**Dataset entries**
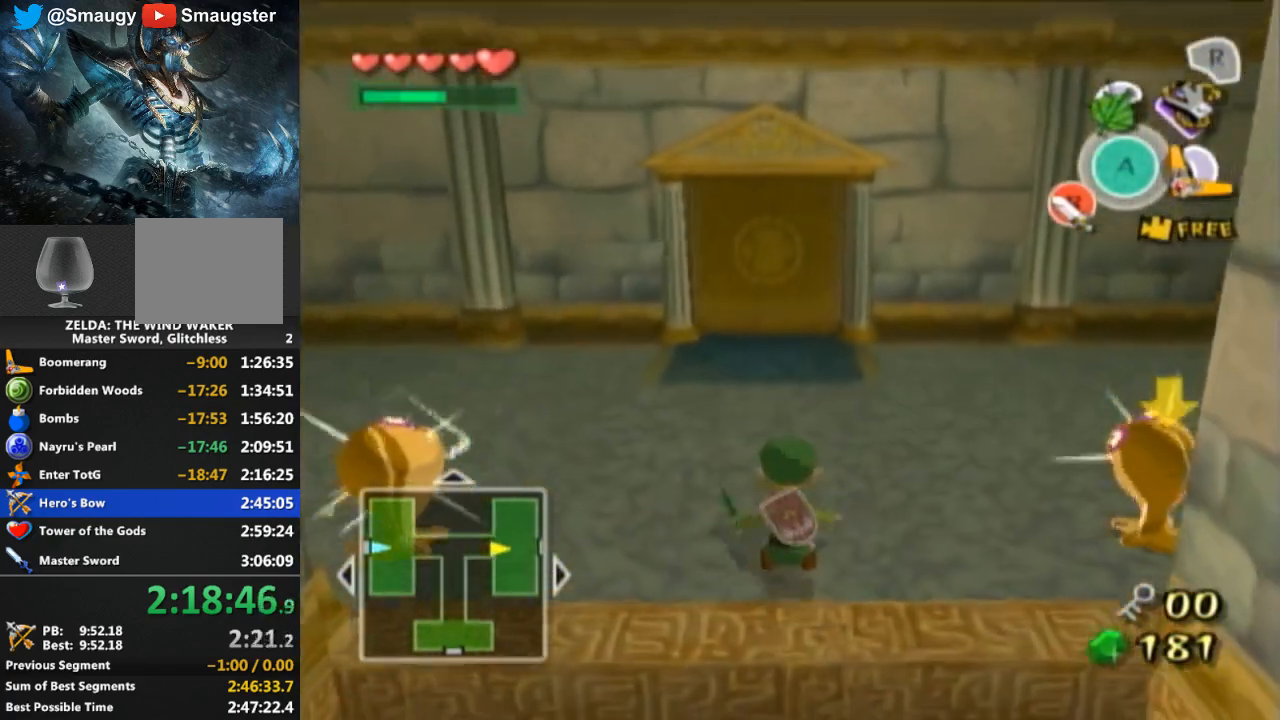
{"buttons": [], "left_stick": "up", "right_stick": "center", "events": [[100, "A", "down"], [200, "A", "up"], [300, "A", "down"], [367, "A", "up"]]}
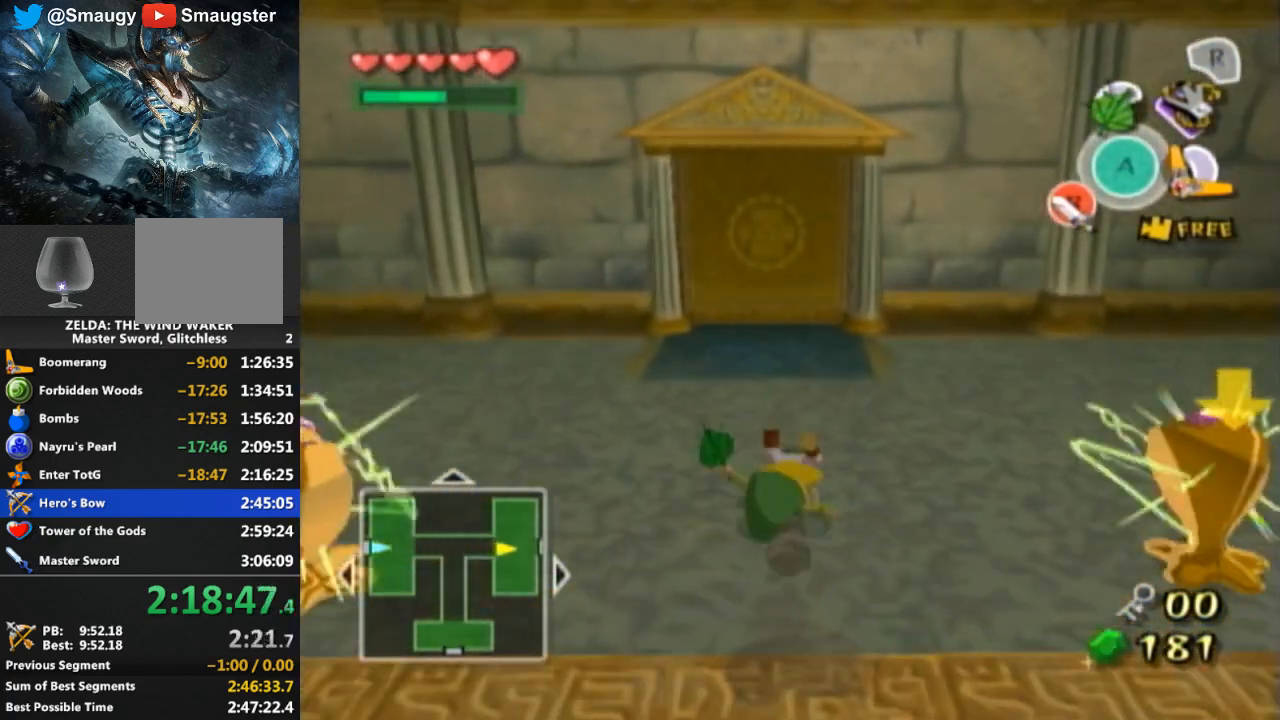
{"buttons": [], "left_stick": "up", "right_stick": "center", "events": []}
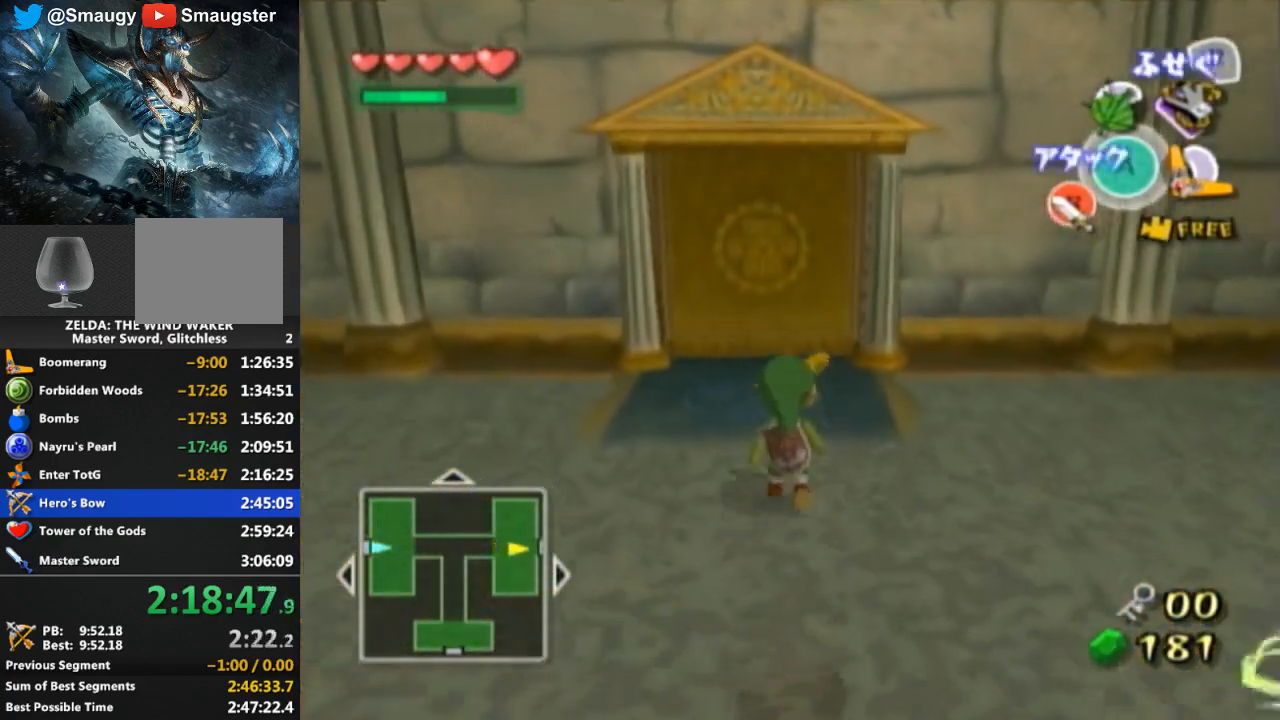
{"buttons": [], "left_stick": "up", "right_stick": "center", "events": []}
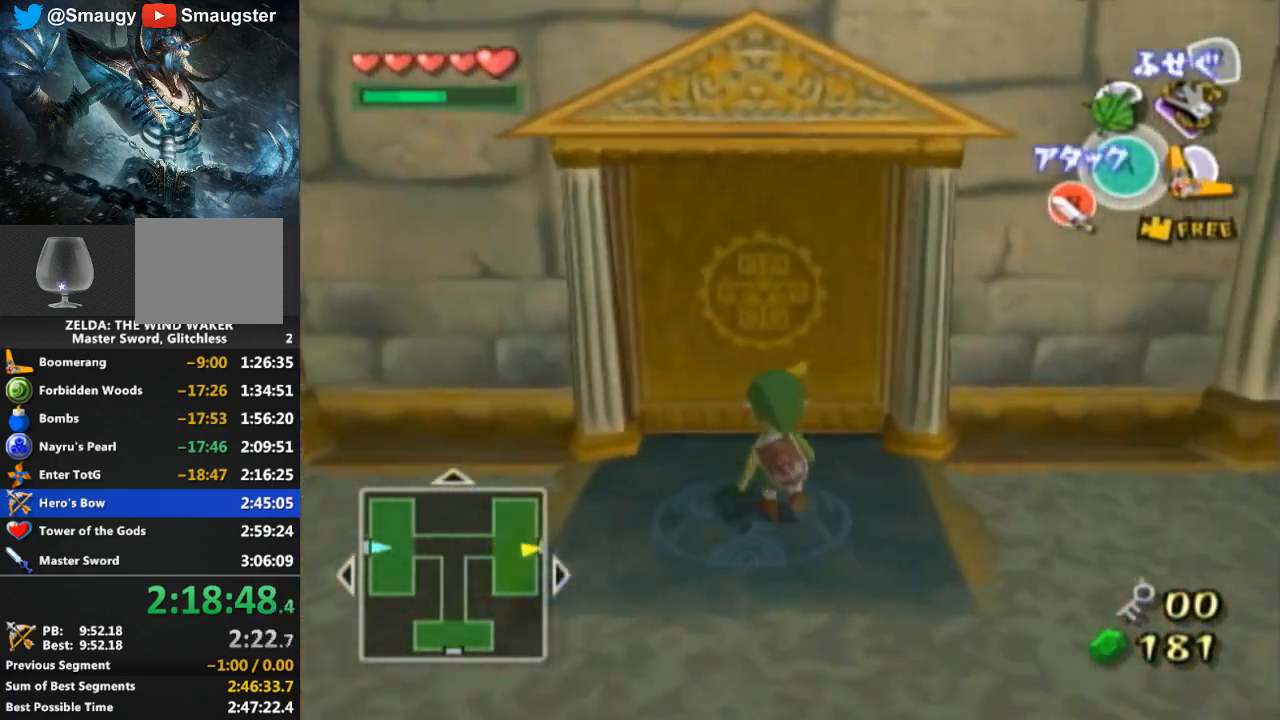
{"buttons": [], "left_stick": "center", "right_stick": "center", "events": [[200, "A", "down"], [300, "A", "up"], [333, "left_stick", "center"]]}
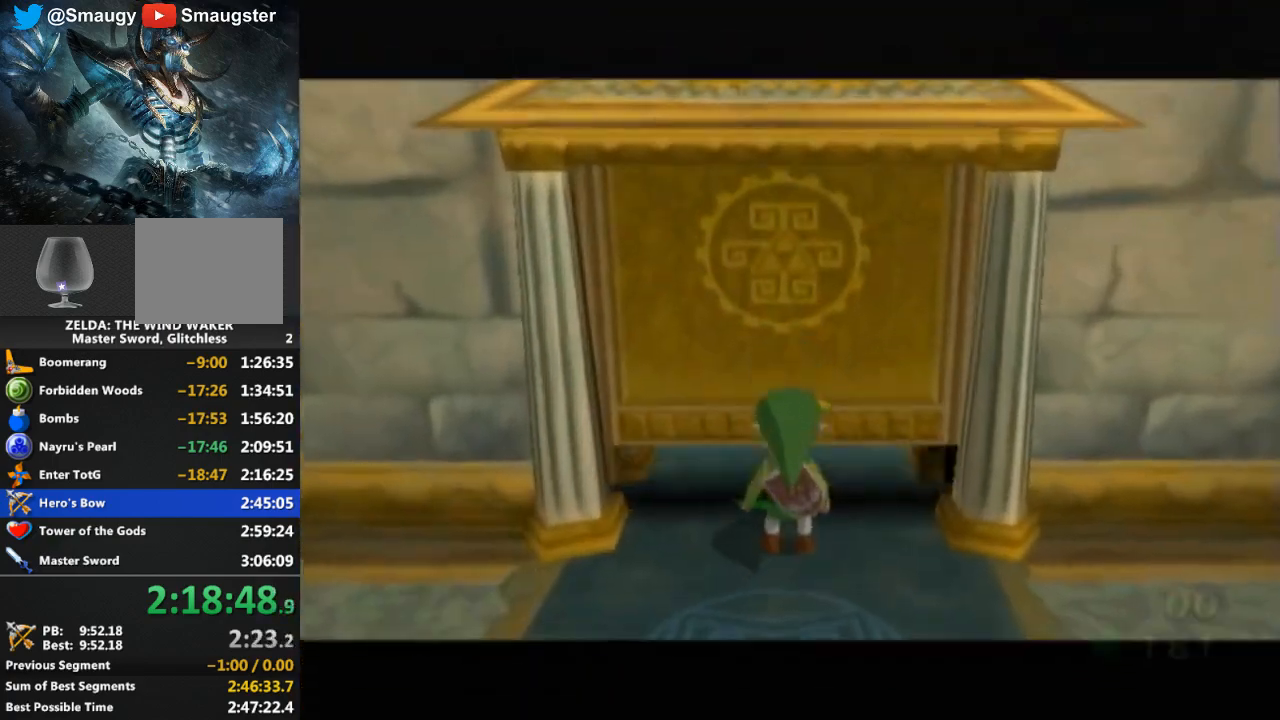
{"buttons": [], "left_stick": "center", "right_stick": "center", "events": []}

**Work request**
Exact copy, no pictures: reproduce the whole listing above.

**Written reply**
{"buttons": [], "left_stick": "up", "right_stick": "center", "events": [[100, "A", "down"], [200, "A", "up"], [300, "A", "down"], [367, "A", "up"]]}
{"buttons": [], "left_stick": "up", "right_stick": "center", "events": []}
{"buttons": [], "left_stick": "up", "right_stick": "center", "events": []}
{"buttons": [], "left_stick": "center", "right_stick": "center", "events": [[200, "A", "down"], [300, "A", "up"], [333, "left_stick", "center"]]}
{"buttons": [], "left_stick": "center", "right_stick": "center", "events": []}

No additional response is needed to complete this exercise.